• Stated goal 1:
According to the passage on compassion in teaching below, what document did the student bring after the grandmother's death?
• Stated goal 2:
Condense the paragraph of the passage on compassion in teaching that begins "Certainly it is a hard balance" into a shorter version that keeps its main points.
• Stated goal 3:
Repeat the passage on compassion in teaching word for word, from "To show compassion" up to and including "the first place.".

• Quoted passage:
To show compassion is to take the high ground. Last year I had a student, for the second time, who in both classes seemed to be a bit of a flake. Hir grandmother died just before a major paper was due. I was not sympathetic, due partly to past history with this student, partly to pressures in my own life that meant I had a very tight timeline on the grading. Ze brought the obituary, listing surviving grandchildren. I apologized abjectly, and granted the extension. And wished I had just been more gracious in the first place.
Certainly it is a hard balance to strike, between compassion and needing to keep a class together. It's harder to grade a paper fairly if you're not doing the whole pile together, and if a student lags behind for a whole term, or, worse, lags further and further behind, at some point it may be better for that person to drop the class or withdraw from school. We professors have a responsibility to the whole class as well as to individuals. So I think professors who feel they may have taken too hard a line in the past can show themselves some compassion, too.

• Entries supplied:
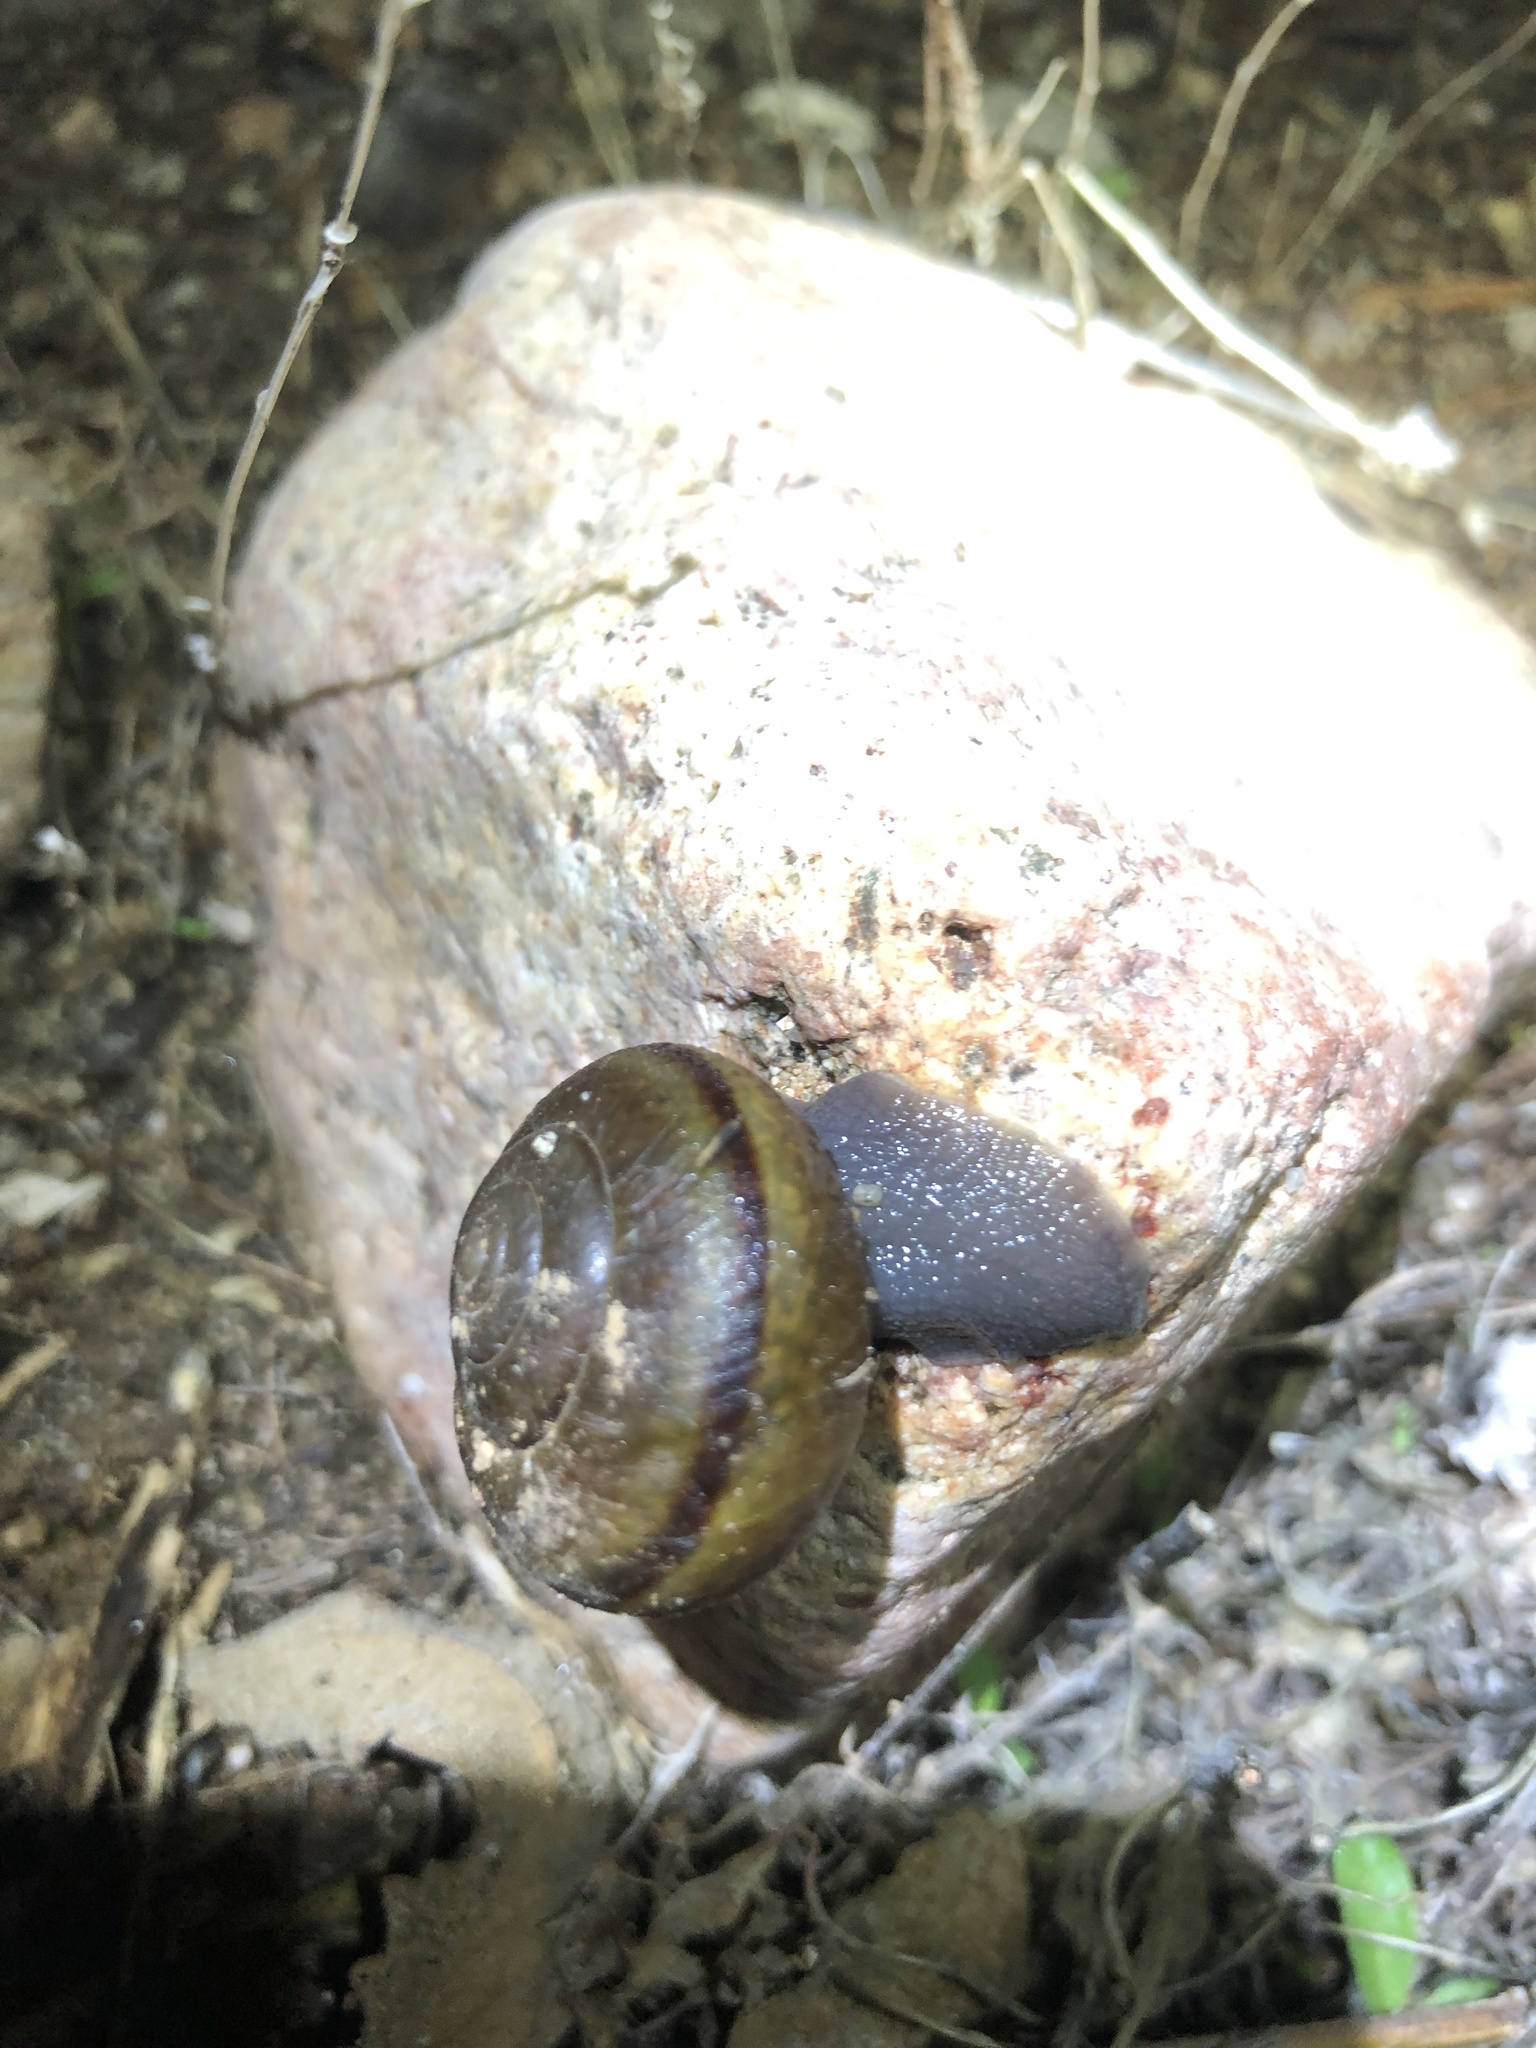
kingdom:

--

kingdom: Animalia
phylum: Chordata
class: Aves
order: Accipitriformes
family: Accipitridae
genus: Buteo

• Expected output 1:
The obituary, which listed the surviving grandchildren.

• Expected output 2:
Balancing compassion against keeping a class together is difficult. A paper is harder to grade fairly when it is not graded with the rest of the pile. A student who lags behind for a whole term, or falls further and further behind, may be better off dropping the class or withdrawing from school. Professors are responsible to the whole class as well as to individuals, so those who may have been too strict in the past can show themselves some compassion as well.

• Expected output 3:
To show compassion is to take the high ground. Last year I had a student, for the second time, who in both classes seemed to be a bit of a flake. Hir grandmother died just before a major paper was due. I was not sympathetic, due partly to past history with this student, partly to pressures in my own life that meant I had a very tight timeline on the grading. Ze brought the obituary, listing surviving grandchildren. I apologized abjectly, and granted the extension. And wished I had just been more gracious in the first place.